Il résulte de l’ensemble de ces éléments que le 12 juillet 2022, aux alentours de 10h20 – 11h00, M. [G] [O] [G] [R], qui exerce la profession de facteur, a chuté dans les escaliers d’une résidence alors qu’il était en train de distribuer des courriers.
Il n’est pas sérieusement contesté que cet accident s’est produit au temps et au lieu de travail.
Les lésions décrites aux termes du certificat médical initial sont cohérentes avec les lésions qui sont mentionnées dans la déclaration d’accident du travail, et compatibles avec la version des faits donnée par M. [G] [O] [G] [R].
Il convient également de relever que la société [14], société utilisatrice, a été informée de la survenue de l’accident dans un délai de 24 heures.

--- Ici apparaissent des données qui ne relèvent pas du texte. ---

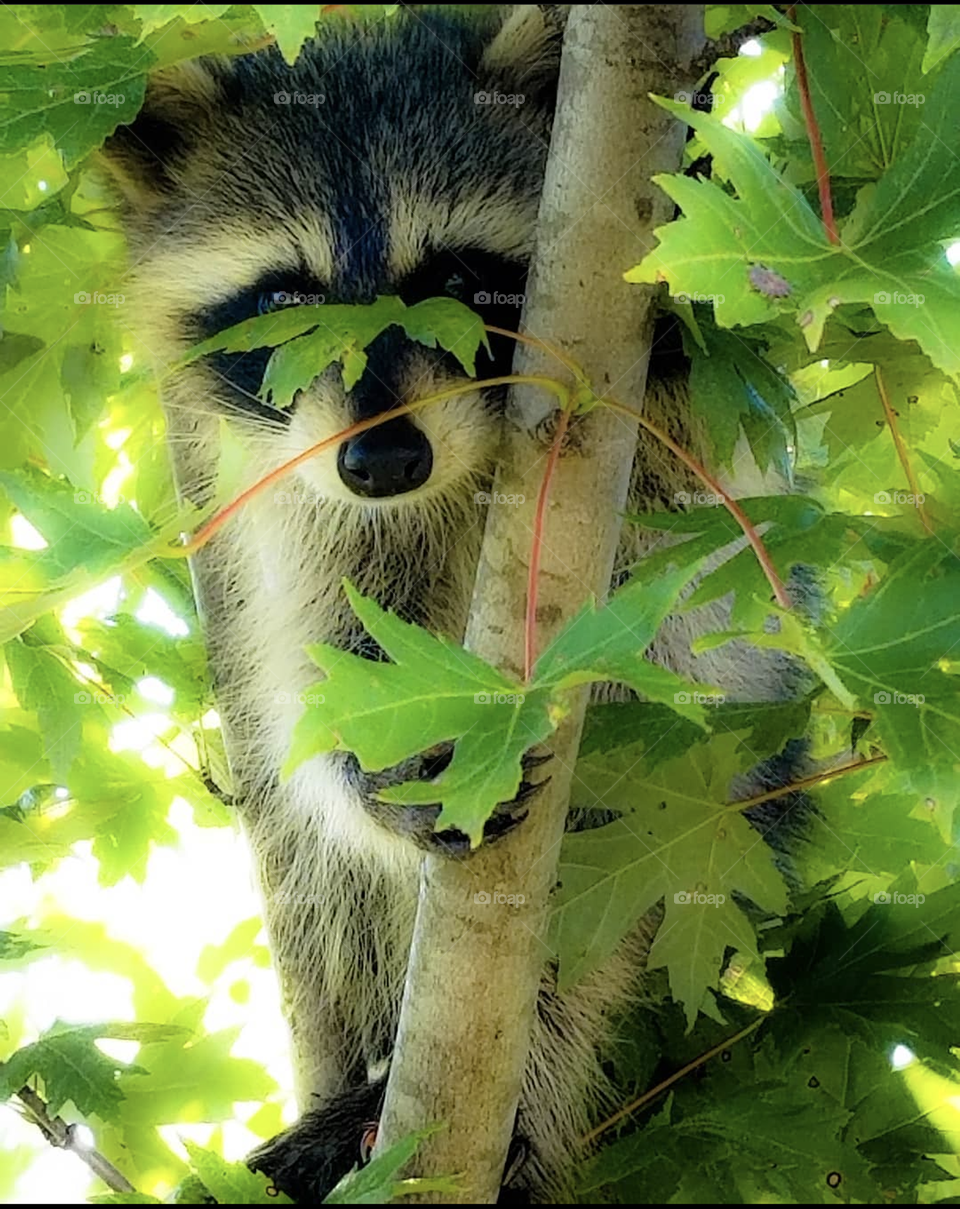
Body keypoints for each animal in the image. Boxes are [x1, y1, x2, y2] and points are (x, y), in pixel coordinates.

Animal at [101, 6, 807, 1201]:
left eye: (459, 278)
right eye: (285, 300)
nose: (384, 459)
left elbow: (706, 540)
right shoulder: (299, 495)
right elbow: (319, 660)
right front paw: (373, 758)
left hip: (711, 816)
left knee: (604, 923)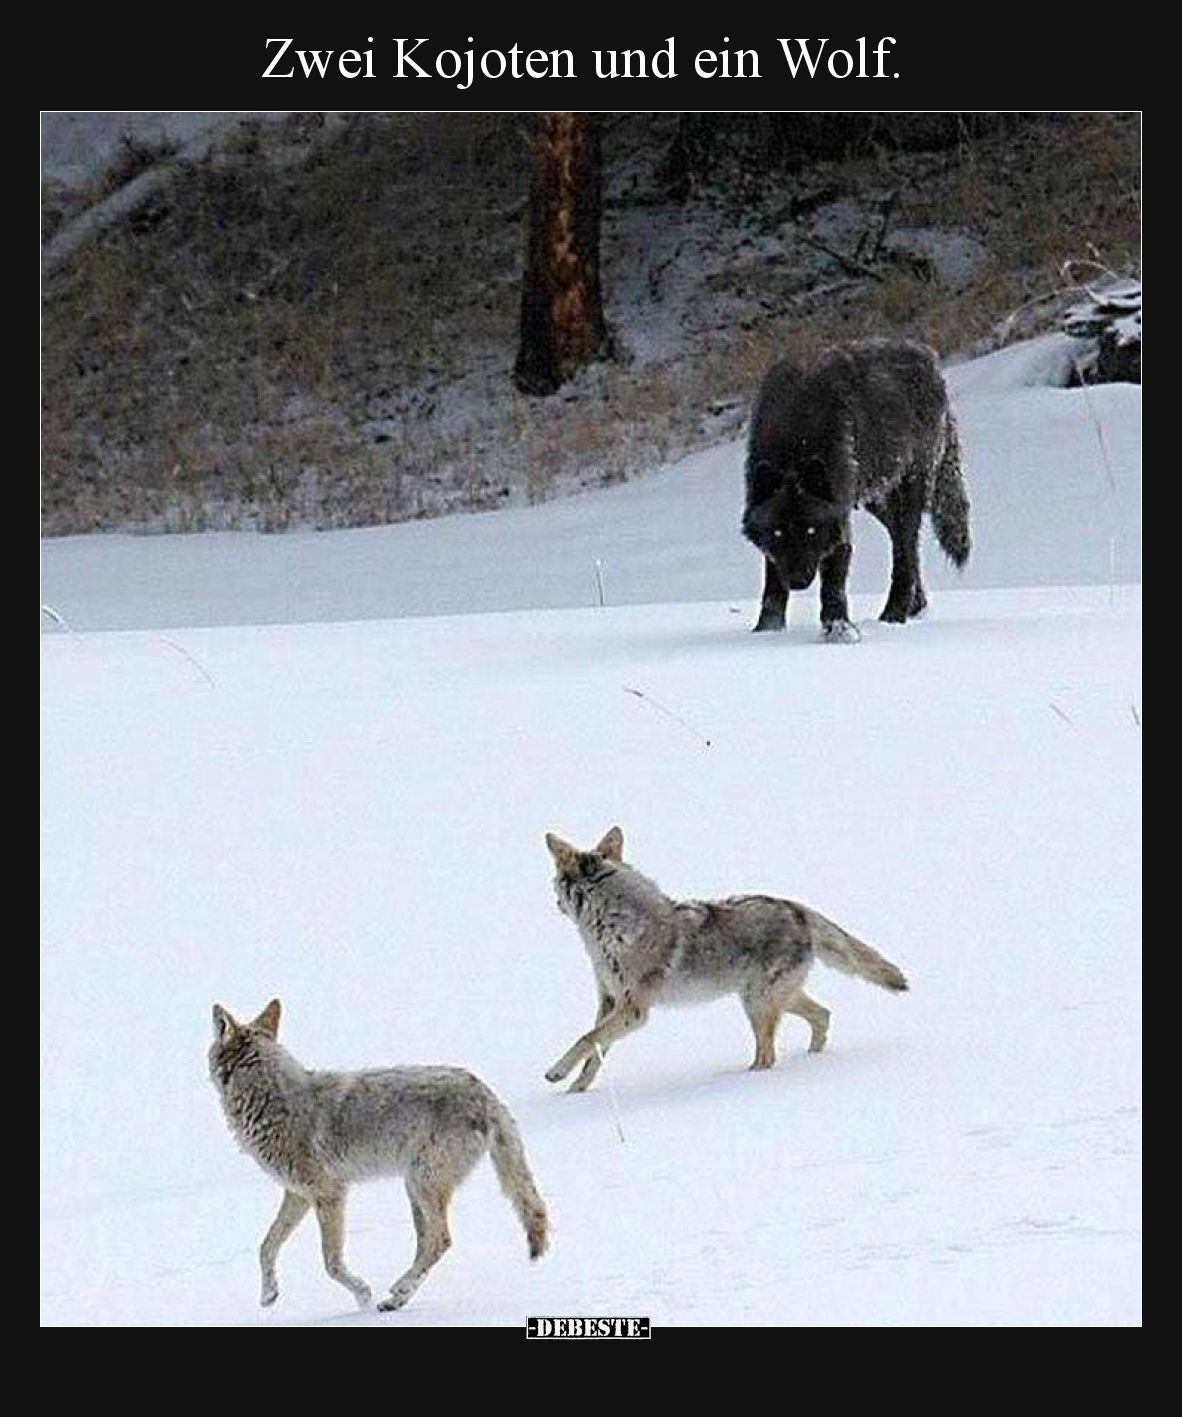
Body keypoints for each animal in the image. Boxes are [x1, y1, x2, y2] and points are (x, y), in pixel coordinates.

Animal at [209, 999, 548, 1313]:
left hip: (422, 1185)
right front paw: (269, 1294)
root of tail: (487, 1095)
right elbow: (266, 1246)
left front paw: (362, 1296)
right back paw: (397, 1299)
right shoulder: (299, 1195)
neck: (268, 1099)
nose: (214, 1009)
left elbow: (331, 1263)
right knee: (427, 1243)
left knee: (441, 1240)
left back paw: (399, 1288)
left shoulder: (330, 1195)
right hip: (413, 1190)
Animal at [544, 827, 907, 1090]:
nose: (554, 903)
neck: (611, 927)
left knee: (769, 1055)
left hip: (757, 1005)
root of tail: (797, 909)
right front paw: (576, 1091)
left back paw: (745, 1079)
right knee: (822, 1014)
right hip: (769, 999)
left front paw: (556, 1073)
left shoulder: (633, 1010)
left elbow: (586, 1039)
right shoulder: (609, 1001)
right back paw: (812, 1060)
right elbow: (594, 1052)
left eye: (555, 884)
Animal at [741, 337, 970, 637]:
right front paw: (767, 630)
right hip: (877, 499)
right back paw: (915, 606)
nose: (799, 581)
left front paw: (838, 629)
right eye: (778, 532)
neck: (795, 439)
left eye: (812, 530)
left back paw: (894, 615)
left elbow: (833, 582)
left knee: (905, 551)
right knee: (903, 543)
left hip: (908, 490)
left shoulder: (838, 517)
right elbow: (772, 583)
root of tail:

Ces éléments suffisent à faire jouer la présomption d’imputabilité.
Pour renverser cette présomption, la [12] soutient qu’il n’y a pas de témoins pour corroborer les dires de la victime ; cependant, la circonstance qu’il n’y ait aucun témoin des faits allégués n’est d’aucun emport.
Par ailleurs, et ainsi que l’a souligné le premier juge, les spécificités du poste qu’occupe M. [G] [O] [G] [R] l’oblige à travailler une grande partie de son temps seul.
Force est de constater que la [12] n’apporte aucun élément de nature à combattre utilement la présomption d’imputabilité. Elle se borne à remettre en cause les attestations de M. [L] [Z], lesquelles, bien qu’elles ne respectent pas le formalisme exigé, sont suffisamment circonstanciées pour être retenues.
C’est donc à bon droit que le premier juge a retenu que M. [G] [O] [G] [R] rapporte un ensemble d’éléments qui permet d’établir que les lésions constatées par certificat médical du 13 juillet 2022 ont été provoquées par un accident survenu au temps et au lieu du travail.
La décision déférée sera confirmée en toutes ses dispositions.
Sur les dépens
La [12], partie perdante, supportera les dépens de l’instance.
Sur l’article 700 du code de procédure civile :
L’équité ne commande pas de faire application des dispositions de l’article 700 du code de procédure civile en l’espèce.
PAR CES MOTIFS
La Cour, statuant publiquement, par arrêt contradictoire, en matière de sécurité sociale et en dernier ressort ;
Confirme le jugement rendu par le pôle social du tribunal judiciaire de Nîmes le 26 octobre 2023 en toutes ses dispositions,
Déboute la [12] de l’intégralité de ses demandes,
Dit n’y avoir lieu de faire application des dispositions de l’article 700 du code de procédure civile,
Condamne la [12] aux dépens de la procédure d’appel.
Arrêt signé par le président et par la greffière.